Thomas Gieferl

Der Name Thomas Gieferl taucht momentan bei einigen der angesagtesten Künstler des Landes auf. Da wären Namen wie Onk Lou, Avec, Thomas David oder auch Sakura die momentan unsere Musiklandschaft verschönern und unseren Drummer des Monats November als Rhythmuschef im Gepäck haben. Im Interview erzählt er uns warum er sein Practicepad sogar im Urlaub dabei hat und warum das Ausprobieren und Kreieren von neuen Sounds und Musikstilen so wichtig für ihn ist. Neben seiner Tretboot-Tour im Sommer schildert er uns auch was in den kalten Monaten noch ansteht und auf was man sich in naher Zukunft freuen darf.
Adam Zehentner

Wie hat alles begonnen? Gibt es einen prägenden Moment, der dich zum Schlagzeug führte und wie hat deine musikalische Ausbildung ausgesehen?

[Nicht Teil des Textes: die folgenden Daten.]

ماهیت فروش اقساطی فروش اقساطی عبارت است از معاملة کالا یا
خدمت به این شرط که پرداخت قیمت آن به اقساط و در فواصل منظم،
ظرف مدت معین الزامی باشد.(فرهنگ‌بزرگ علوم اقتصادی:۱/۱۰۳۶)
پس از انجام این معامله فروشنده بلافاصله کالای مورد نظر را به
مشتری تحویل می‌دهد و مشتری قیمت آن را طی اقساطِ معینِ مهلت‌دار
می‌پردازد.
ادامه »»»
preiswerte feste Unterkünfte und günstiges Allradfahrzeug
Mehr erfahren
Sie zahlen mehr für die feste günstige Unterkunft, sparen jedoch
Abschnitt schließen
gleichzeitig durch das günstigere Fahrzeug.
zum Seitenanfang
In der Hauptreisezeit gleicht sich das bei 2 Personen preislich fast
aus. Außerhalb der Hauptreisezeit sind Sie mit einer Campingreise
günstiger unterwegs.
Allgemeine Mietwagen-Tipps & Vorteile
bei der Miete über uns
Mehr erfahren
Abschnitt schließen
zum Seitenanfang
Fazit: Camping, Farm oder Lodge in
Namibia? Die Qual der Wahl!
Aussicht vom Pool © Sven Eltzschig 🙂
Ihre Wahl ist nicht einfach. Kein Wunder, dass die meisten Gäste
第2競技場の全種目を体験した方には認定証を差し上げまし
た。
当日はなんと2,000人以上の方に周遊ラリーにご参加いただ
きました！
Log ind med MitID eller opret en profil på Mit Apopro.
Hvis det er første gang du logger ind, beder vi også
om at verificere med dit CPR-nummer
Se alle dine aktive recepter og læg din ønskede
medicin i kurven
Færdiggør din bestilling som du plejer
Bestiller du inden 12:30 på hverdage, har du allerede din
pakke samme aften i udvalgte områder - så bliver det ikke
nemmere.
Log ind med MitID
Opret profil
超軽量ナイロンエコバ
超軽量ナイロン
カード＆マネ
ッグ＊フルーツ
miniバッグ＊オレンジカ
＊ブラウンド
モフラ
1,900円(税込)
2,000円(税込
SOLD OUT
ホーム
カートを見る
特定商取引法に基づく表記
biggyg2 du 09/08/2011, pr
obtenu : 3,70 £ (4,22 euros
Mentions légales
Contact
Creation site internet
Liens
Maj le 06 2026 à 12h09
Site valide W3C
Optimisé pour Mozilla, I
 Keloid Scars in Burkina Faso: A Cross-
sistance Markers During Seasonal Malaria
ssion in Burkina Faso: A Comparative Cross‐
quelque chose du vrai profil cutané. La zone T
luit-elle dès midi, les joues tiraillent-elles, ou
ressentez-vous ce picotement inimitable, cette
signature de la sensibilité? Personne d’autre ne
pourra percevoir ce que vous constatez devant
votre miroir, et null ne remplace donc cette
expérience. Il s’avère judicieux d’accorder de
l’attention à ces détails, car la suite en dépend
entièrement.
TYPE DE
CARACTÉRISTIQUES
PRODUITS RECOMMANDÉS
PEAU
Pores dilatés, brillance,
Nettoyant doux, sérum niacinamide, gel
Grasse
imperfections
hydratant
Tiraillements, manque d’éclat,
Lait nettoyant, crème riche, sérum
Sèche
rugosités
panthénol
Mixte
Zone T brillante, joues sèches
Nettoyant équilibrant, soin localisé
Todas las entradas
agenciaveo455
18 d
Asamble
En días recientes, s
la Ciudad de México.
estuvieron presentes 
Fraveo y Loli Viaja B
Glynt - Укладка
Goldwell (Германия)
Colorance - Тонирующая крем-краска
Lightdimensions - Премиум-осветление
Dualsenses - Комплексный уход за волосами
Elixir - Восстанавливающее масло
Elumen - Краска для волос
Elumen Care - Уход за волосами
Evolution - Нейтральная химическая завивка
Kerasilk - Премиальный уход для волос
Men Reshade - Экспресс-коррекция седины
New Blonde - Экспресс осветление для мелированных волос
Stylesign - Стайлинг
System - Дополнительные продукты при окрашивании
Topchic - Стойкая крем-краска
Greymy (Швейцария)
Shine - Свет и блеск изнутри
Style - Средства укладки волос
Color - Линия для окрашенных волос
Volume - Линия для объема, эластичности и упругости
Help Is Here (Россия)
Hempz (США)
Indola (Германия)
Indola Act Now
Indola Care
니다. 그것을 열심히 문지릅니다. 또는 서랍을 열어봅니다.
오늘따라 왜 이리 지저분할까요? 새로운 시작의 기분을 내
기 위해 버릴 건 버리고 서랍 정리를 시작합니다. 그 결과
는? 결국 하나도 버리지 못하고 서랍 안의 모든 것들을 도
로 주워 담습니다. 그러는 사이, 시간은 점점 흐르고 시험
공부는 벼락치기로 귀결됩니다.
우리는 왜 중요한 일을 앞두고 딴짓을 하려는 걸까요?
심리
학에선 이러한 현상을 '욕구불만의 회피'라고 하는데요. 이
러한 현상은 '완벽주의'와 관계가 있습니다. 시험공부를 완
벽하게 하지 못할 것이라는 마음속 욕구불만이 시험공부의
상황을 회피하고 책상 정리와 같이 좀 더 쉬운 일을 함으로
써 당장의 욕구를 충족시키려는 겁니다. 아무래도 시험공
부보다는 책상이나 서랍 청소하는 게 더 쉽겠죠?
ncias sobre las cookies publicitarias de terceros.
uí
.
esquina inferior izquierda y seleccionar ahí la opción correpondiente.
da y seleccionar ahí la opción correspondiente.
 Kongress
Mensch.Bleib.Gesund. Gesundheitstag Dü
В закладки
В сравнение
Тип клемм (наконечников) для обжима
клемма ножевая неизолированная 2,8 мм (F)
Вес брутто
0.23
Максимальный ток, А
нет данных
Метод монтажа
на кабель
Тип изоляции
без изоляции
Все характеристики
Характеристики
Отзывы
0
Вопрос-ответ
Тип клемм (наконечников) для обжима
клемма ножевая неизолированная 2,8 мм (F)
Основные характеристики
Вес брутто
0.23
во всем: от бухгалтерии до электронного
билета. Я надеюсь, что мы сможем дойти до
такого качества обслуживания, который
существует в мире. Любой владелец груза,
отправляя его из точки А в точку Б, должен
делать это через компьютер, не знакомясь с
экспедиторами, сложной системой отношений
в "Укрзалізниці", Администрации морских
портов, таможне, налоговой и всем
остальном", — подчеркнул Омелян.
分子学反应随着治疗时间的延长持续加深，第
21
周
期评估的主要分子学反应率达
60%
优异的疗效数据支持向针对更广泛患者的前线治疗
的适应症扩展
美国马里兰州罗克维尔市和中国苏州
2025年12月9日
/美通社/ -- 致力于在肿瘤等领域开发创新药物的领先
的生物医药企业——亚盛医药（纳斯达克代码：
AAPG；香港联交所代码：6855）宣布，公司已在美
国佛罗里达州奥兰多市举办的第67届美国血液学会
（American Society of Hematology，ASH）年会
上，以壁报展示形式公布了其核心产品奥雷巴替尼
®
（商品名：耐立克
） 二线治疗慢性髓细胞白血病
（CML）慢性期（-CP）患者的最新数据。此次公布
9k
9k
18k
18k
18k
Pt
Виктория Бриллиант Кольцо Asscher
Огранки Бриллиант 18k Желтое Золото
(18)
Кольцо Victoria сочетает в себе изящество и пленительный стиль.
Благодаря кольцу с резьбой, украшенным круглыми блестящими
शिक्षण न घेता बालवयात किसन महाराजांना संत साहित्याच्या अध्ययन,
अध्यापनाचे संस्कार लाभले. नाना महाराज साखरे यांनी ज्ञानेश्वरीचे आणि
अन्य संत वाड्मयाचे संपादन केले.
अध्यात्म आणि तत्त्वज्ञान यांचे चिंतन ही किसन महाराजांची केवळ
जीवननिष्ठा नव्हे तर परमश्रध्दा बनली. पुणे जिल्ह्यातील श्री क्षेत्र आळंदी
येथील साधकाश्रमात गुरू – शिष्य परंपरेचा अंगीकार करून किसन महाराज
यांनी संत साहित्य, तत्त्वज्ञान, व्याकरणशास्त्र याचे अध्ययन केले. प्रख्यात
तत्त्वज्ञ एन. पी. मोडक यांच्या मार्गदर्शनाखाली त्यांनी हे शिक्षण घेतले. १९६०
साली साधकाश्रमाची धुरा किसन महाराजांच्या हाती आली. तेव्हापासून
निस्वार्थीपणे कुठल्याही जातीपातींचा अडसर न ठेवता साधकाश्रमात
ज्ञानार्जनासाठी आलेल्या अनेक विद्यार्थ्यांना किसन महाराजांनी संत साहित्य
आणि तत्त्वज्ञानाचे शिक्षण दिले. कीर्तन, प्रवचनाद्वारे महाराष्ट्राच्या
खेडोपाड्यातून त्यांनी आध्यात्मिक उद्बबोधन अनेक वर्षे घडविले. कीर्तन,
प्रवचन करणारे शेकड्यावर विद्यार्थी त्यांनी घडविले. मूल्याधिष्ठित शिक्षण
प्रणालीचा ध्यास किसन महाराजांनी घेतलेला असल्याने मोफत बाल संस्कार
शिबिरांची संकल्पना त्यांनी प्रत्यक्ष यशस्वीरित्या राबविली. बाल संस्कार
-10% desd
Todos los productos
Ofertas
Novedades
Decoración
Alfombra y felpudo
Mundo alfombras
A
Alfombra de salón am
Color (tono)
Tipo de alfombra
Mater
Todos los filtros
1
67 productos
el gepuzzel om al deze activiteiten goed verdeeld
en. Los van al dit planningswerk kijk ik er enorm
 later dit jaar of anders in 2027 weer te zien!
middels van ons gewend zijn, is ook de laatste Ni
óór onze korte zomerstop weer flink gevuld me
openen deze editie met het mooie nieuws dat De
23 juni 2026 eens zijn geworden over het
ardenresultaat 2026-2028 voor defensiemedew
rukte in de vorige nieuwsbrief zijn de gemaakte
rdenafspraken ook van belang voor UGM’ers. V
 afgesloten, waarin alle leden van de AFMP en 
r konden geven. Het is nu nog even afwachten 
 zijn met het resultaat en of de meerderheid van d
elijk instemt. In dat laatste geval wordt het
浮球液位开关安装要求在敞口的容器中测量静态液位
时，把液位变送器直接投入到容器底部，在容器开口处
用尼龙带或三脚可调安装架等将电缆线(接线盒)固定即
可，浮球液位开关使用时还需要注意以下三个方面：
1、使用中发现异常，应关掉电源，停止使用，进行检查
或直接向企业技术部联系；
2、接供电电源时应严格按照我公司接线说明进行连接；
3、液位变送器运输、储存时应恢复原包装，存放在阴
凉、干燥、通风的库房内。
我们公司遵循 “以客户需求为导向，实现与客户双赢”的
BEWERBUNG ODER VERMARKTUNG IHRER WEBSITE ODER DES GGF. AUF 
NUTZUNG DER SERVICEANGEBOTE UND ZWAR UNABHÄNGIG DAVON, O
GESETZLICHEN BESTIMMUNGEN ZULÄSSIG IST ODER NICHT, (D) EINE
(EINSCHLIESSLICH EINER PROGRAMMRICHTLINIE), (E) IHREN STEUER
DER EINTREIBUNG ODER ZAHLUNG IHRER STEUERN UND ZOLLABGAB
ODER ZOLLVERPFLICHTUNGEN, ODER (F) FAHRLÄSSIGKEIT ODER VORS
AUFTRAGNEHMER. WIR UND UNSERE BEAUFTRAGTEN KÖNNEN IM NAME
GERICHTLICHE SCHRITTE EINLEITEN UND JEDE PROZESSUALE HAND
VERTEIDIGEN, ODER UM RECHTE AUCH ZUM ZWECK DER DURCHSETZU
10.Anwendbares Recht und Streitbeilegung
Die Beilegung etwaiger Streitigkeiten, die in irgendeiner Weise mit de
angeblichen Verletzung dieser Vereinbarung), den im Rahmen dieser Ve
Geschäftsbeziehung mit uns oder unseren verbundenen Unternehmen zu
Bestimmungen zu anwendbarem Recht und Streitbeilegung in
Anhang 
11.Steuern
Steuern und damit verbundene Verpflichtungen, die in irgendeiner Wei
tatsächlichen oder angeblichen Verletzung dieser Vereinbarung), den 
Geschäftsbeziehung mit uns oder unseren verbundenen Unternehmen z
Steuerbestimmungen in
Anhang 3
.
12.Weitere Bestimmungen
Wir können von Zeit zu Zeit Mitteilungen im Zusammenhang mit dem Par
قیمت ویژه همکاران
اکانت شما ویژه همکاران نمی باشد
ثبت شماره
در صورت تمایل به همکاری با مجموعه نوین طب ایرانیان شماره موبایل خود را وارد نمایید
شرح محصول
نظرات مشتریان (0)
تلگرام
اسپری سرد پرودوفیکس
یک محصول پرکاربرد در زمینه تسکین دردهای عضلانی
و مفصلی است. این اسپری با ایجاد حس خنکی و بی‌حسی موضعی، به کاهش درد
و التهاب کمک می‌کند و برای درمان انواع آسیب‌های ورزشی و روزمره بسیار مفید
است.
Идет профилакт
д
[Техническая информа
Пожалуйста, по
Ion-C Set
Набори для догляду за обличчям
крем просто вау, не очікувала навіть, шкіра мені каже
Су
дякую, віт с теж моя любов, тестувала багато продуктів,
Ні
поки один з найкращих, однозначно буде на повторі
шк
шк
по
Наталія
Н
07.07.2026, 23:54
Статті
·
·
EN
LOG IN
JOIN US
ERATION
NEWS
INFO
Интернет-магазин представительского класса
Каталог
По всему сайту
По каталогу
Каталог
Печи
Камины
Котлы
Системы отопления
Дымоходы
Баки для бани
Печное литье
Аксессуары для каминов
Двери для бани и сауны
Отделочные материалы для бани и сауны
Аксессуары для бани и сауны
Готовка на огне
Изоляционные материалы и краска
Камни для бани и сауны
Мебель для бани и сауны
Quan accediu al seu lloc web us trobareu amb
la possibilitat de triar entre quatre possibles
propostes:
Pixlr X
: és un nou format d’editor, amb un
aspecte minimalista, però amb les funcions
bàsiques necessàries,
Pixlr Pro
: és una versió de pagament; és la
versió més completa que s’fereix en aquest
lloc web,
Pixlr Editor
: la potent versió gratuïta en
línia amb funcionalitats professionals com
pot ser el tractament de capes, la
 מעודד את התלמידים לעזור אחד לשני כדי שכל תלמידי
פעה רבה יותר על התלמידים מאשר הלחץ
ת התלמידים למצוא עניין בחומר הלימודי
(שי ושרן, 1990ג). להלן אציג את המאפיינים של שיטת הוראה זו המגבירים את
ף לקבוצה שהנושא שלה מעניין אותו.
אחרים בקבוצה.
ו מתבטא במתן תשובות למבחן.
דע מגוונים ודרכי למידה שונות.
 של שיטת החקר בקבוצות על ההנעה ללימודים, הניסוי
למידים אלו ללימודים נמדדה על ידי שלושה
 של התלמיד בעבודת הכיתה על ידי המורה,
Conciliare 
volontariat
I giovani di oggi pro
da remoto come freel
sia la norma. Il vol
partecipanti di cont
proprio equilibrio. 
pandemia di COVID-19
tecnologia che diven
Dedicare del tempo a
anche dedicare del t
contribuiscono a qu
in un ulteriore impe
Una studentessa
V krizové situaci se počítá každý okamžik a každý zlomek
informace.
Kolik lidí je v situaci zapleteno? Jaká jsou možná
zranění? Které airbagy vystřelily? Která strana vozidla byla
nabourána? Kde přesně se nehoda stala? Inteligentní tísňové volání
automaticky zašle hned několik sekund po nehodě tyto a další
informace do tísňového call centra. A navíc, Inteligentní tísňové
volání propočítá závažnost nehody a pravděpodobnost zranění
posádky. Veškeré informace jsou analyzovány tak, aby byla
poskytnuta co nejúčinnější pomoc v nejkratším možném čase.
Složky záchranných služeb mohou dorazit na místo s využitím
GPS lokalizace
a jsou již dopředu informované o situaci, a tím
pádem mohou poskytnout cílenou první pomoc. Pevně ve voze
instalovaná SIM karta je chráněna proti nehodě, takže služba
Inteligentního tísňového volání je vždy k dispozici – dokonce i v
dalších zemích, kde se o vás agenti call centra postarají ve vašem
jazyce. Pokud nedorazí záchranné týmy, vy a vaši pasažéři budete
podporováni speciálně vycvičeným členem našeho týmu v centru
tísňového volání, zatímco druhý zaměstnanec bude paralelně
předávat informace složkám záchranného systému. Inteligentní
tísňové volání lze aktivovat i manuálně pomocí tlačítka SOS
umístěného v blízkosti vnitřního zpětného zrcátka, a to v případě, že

Bei mir hat es schon sehr früh begonnen, da ich in einer sehr musikalischen Familie groß geworden bin. Mein Vater hat immer Bands gehabt die bei uns im Haus geprobt haben. Dementsprechend war das Erste, was mich als Kind interessiert hat, die Musik im Proberaum, wenn sie abends geprobt haben. Ich hab zuhören können bis ich schlafen gehen musste. Da war ich so drei, vier Jahre alt. Ich war damals schon immer sehr fixiert auf den Schlagzeuger und dachte mir: „Wow das ist geil, das will ich auch mal machen“. Ich denke, das war das prägendste in diese Richtung. Mein Vater hat das dann auch schnell erkannt und hat mit mir dann jede Woche in unserem Proberaum Musik gemacht. Dabei hat er meistens Gitarre oder Saxofon gespielt und ich habe als kleines Kind versucht dazu zu trommeln. Später als ich schon ein wenig spielen konnte und mit meiner Mama auf Papas Konzerten war, durfte ich meistens einen Song auf dem Schlagzeug oder den Percussions mitspielen. Das waren meine ersten Auftritte im ganz jungen Alter. Da war ich so fünf, sechs Jahre alt, glaube ich. Mit sechs Jahren hatte ich begonnen in der Musikschule Bad Gleichenberg-Fehring Schlagzeug-Unterricht zu nehmen. Dort habe ich bei Heiko Neubauer zehn Jahre Schlagzeugunterricht genossen. Nach diesen zehn Jahren habe ich dann das BORG Bad Radkersburg besucht, wo mich Klemens Prassl, der mich dann ein wenig in die Jazz-Materie gebracht hat, unterrichtet hat. Nach einem Jahr Unterricht und Vorbereitungszeit bei Klaus Fürstner, wurde ich an der Jazzabteilung in Graz aufgenommen. Dort habe ich drei Jahre lang Jazz-Schlagzeug studiert. Danach bin ich nach Wien gegangen und habe dort mein IGP-Schlagzeugstudium (Instrumental- und Gesangspädagogik) fertig gemacht.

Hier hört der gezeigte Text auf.